Response 3: We appreciate the reviewer's suggestion to expand our docking analysis to include additional kinases listed in Table 1. In response to this feedback, we have included the computed binding energies resulting from the docking analysis in the Results section and supplementary Figure 2, 3 (Line 314 - 316). The results of these additional docking simulations are presented in Supplementary Figure 2 and Supplementary Figure 3. These new docking analyses allow for a clearer view and facilitate the comparison between the computational results and experimental data. The low CDOCKER Energy and CDOCKER Interaction Energy observed between SJ-C1044 and VEGFR2 as well as CSF1 suggest a stable binding between the compound and these kinases. This implies that SJ-C1044 has the potential to effectively inhibit the kinase activity of VEGFR2 and CSF1.The CDOCKER Energy represents the overall stability of the protein-ligand complex, encompassing the ligand's strain energy and the protein-ligand interaction energy. The low CDOCKER Energy value indicates a favorable and stable binding between SJ-C1044 and VEGFR2 or CSF1R. Furthermore, the CDOCKER Interaction Energy specifically quantifies the non-bonding interactions, including van der Waals and electrostatic interactions, between the protein and the ligand. The low CDOCKER Interaction Energy suggests strong attractive forces between SJ-C1044 and VEGFR2 or CSF1R, contributing to the stability of the complex.

Point 4. Line 256, the authors should explain more clearly that VEGFR2, TIE2, or CSF1R have not been included.

Response 4: In response to the suggestion, we have made the necessary revisions to the manuscript (Line 327- 329).

Point 5. Line 264 - SJ-C1044 inhibited VEGFR2 activity at the cellular level – this should be better explained in a few lines.

Response 5: In response to the suggestion, we have made the necessary revisions to the manuscript (Line 340 - 343).

Point 6. Line 363 - The tolerability of SJ-C1044 was thoroughly assessed in all preclinical pharmacology studies ples detail these in a few lines.

Response 6: In response to the suggestion, we have made the necessary revisions to the manuscript (Line 465 -476).

Point 7.  Structural similarities and distinct characteristics of SJ-C1044 in comparison with other molecules should be presented and discussed in a should be discussed ( vemurafenib and dabrafenib with more details) . Probably the authors s should perform a brief computational study ( docking of vemurafenib and dabrafenib  BRAF ), but this is only a suggestion.

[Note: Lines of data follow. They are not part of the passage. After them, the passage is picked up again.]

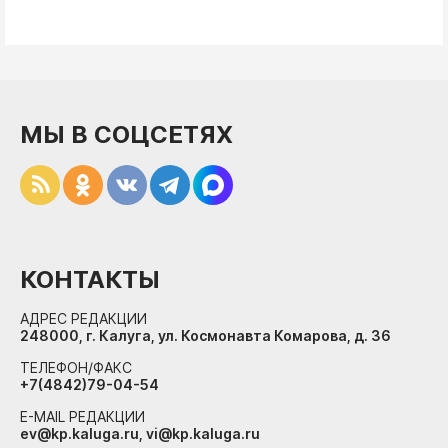
МЫ В СОЦСЕТЯХ
КОНТАКТЫ
АДРЕС РЕДАКЦИИ
248000, г. Калуга, ул. Космонавта Комарова, д. 36
ТЕЛЕФОН/ФАКС
+7(4842)79-04-54
E-MAIL РЕДАКЦИИ
ev@kp.kaluga.ru, vi@kp.kaluga.ru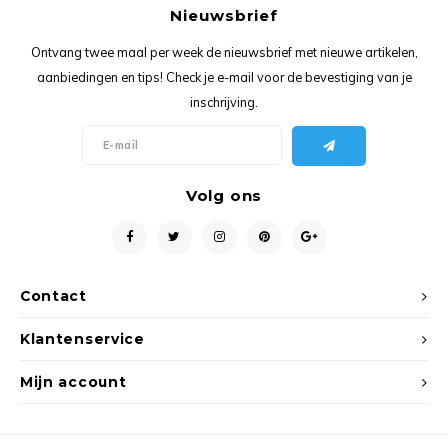
Ancho
Nieuwsbrief
Ontvang twee maal per week de nieuwsbrief met nieuwe artikelen,
aanbiedingen en tips! Check je e-mail voor de bevestiging van je
inschrijving.
Volg ons
Contact
Klantenservice
Mijn account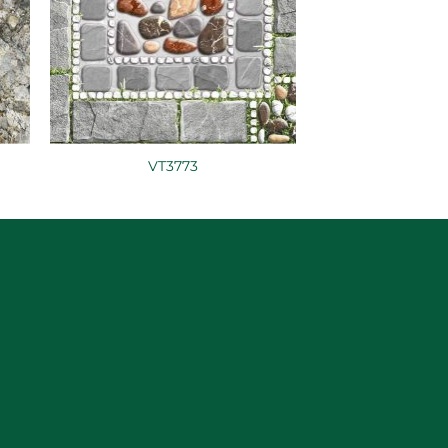
VT3773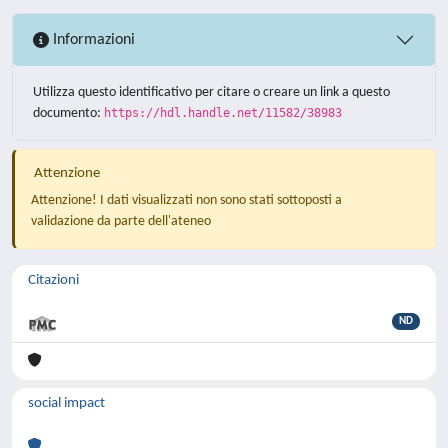
Informazioni
Utilizza questo identificativo per citare o creare un link a questo
documento:
https://hdl.handle.net/11582/38983
Attenzione
Attenzione! I dati visualizzati non sono stati sottoposti a
validazione da parte dell'ateneo
Citazioni
ND
social impact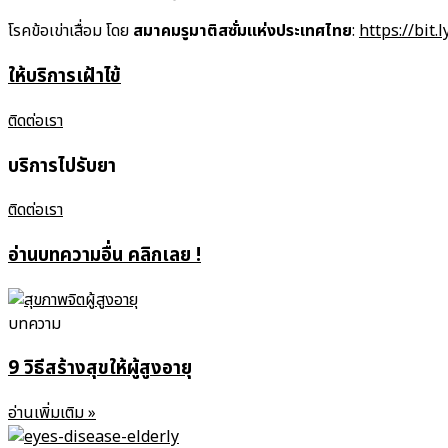
โรคข้อเข่าเสื่อม โดย
สมาคมรูมาติสซั่มแห่งประเทศไทย
:
https://bit.
ให้บริการเฝ้าไข้
ติดต่อเรา
บริการไปรับยา
ติดต่อเรา
อ่านบทความอื่น คลิกเลย !
บทความ
9 วิธีสร้างสุขให้ผู้สูงอายุ
อ่านเพิ่มเติม »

Response 7: In response to the suggestion, we have made the necessary revisions to the manuscript (Line507-520). We also added a sentense to the following in the paper's discussion. The presence of diverse structural features among compounds, such as vemurafenib and SJ-C1044, can contribute to the development of unique patterns of hydrogen bonding interactions with BRAF. These distinct patterns of hydrogen bonding can ultimately lead to a wide range of biological effects, including the potential for paradoxical activation of the MAPK pathway.

Point 8. Also, the data availability, funding, and conflict of interest lines should be completed.

Response 8: In response to the suggestion, we have made the necessary revisions to the manuscript (Line 615-622).

Round 2

Reviewer 1 Report

All answers are satisfactory. I still think authors should cite their own patents for interested readers

Reviewer 2 Report

The authors responded to all comments. The manuscript can be published.